Back in April I saw the live-action Ghost in the Shell at the cinema. While I found it a little frustrating in places, I enjoyed the film enough to buy the blu-ray, which I watched yesterday.
Visually the film is perhaps even more impressive on disc than it was at the cinema (maybe that says something about my Cineworld): the effects and art direction are very, very impressive. Indeed, some of the visual effects of the city augmented with live action (say, with Scarlett Johansson walking down a street or sitting on a rooftop with the streets below her) are pretty astonishing, how photorealistic some of this stuff is getting. As an effects showcase or visual spectacle, this is a major achievement, really bringing the original anime to life. I think I’ll be able to rewatch sequences over and over, just soaking up all that detail, in just the same way I did with the original Blade Runner decades ago- it’s that good. I also like how we see odd-looking characters and background stuff going on that are not explained. Its there to either be ignored or pondered over (I prefer the latter), adding little to the plot but it’s all part of that layers of detail stuff.
There is one scene, based on one from the anime, in which the Major and Batou are standing on a boat just offshore with the futuristic night-time city blazing neon behind them, which is just jaw-dropping, really, how seamlessly everything is integrated- the camera moves, the lighting of the characters, the city behind them softly out of focus. Its that stuff that impresses me more than the whizz-bang effects stuff really. It’s slow and quiet but so disarmingly perfect.
Deficiencies in the plot are less of a hindrance second time around, and my misgivings over a lack of empathy with Johansson’s Major are no longer the issue I felt at the cinema. It seems a deliberate choice to neuter the character emotionally- a result of having no memories and being as much an object created for a purpose as her being an individual person. She is told she has a ‘ghost’ or soul in her fabricated body but she doesn’t feel it. She isn’t convinced she is a ‘real person’ until she has unearthed the truth about the girl she used to be. It’s rather similar to Robocop, in which even though Murphy has the memories of his past life, he is no longer that same person; his Robocop personna being subtly different, whatever his name/memories may say. It’s hardly Blade Runner-level layers of subtext but it’s interesting, even if it possibly damaged the movie regards audiences empathising with her emotionally-challenged personna/performance. As I say, less of an issue for me this time around, but even I noticed it at the cinema, feeling oddly disengaged from the proceedings. Mind you, part of that may have been from familiarity with the anime. I guess I may well feel the same watching Blade Runner 2049– how the hell do I just enjoy the film experience of that film and not get caught up in the cold objectivity of the fact of it being a sequel to the original and being utterly distracted by it?
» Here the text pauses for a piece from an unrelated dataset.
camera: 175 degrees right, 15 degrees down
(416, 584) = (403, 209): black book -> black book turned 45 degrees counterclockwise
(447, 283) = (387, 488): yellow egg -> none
So anyway, not a bad movie anyway, and a good first entry regards setting up the background of the Major and her future cyberpunk world. Would have been nice to see it progress to a second and even third film, expanding the story as the anime did in its own sequel and tv offshoots.
A quick trip to Box Office Mojo reveals the painful statistics though- Ghost in the Shell cost around $110 million to make (not bad, considering) so likely needed around $250 million to see a profit- the film completely tanked in America, only managing just over $40 million. The foreign total was more impressive; $129 million, but not enough to limit the damage of that woeful American take. So, no more Ghost in the Shell movies then. Likely no live-action Akira either. Good or bad thing?
One observation. Between HBO’s recent Westworld examining in such adult fashion the ‘what is it to be human?’ question and the nature of artificial memory and freewill/slavery as well as it did, and this Ghost in the Shell nailing that whole future-cyberpunk visual vibe, what’s left for Blade Runner 2049? In some ways, I have to wonder if the Blade Runner sequel is too late- a new generation of films/television has picked up the baton of the 1982 movie and moved it forward with some success. Here’s hoping that it still has something new to say.
I rewatched this last night and enjoyed it a lot more second time through. I rewatched the original anime and its sequel right before seeing it first time, which probably did it a disservice — I spent too much time comparing the two, wondering what the live-action would and wouldn’t use. I still don’t think it’s as thoughtful as the anime, but as Hollywood blockbusters go it does have some intellectual meat, it’s just played down — you kind of have to look for it.
Every which way it’s visually stunning, though. So much background detail that it doesn’t even focus on. Also, the amount of it that’s set during daytime struck me as an inversion of Blade Runner. I don’t know if that was their thought process, but still.
Yeah visually it’s astonishing really. It is a bit weird how people are so used to this kind of photorealistic effects work that it has become almost ordinary. That said, bad cgi is still bad cgi, and this is quality work so it deserves special mention. Shame it seems to have been lost in the background noise of so many blockbusters. I’m actually looking forward to rewatching this again soon.